Work required: Quote the stretch of the passage on Lorenzo Burrows below from "Lorenzo Burrows (March" through "March 4, 1853.", word for word.

Member of the U.S. House of Representatives from New York's 34th congressional district
- In office March 4, 1849 – March 3, 1853
- Preceded by: Washington Hunt
- Succeeded by: Walter L. Sessions

Personal details
- Born: March 15, 1805 Groton, Connecticut
- Died: March 6, 1885 (age 79) Albion, New York
- Party: Know Nothing Whig
- Profession: Clerk, politician

= Lorenzo Burrows =

American merchant, banker and politician

Lorenzo Burrows (March 15, 1805 – March 6, 1885) was an American merchant, banker and politician.

==Life==
He attended the academies at Plainfield, Connecticut, and Westerly, Rhode Island. He moved to New York and settled in Albion, N.Y., in 1824. He was employed as a clerk until 1826 when he engaged in mercantile pursuits. He assisted in establishing the Bank of Albion in 1839 and served as cashier. He was Treasurer of Orleans County in 1840 and was Assignee in bankruptcy for Orleans County in 1841. He was Supervisor of the Town of Barre in 1845, and was elected as a Whig to the 31st and 32nd United States Congresses, serving from March 4, 1849, to March 4, 1853.

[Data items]
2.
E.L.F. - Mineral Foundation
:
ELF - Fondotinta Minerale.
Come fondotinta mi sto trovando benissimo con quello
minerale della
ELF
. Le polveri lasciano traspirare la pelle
---
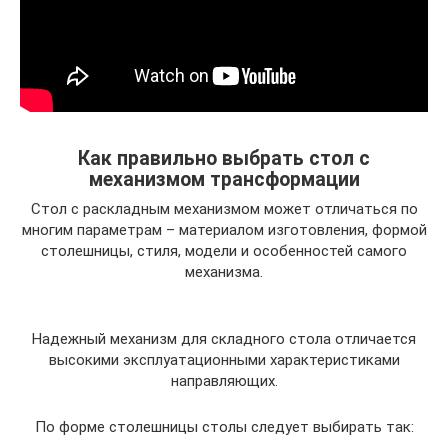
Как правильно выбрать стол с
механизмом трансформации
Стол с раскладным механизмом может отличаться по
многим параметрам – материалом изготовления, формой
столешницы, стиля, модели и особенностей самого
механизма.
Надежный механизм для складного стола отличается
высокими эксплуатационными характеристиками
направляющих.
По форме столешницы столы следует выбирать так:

Output for this task:
Lorenzo Burrows (March 15, 1805 – March 6, 1885) was an American merchant, banker and politician.

==Life==
He attended the academies at Plainfield, Connecticut, and Westerly, Rhode Island. He moved to New York and settled in Albion, N.Y., in 1824. He was employed as a clerk until 1826 when he engaged in mercantile pursuits. He assisted in establishing the Bank of Albion in 1839 and served as cashier. He was Treasurer of Orleans County in 1840 and was Assignee in bankruptcy for Orleans County in 1841. He was Supervisor of the Town of Barre in 1845, and was elected as a Whig to the 31st and 32nd United States Congresses, serving from March 4, 1849, to March 4, 1853.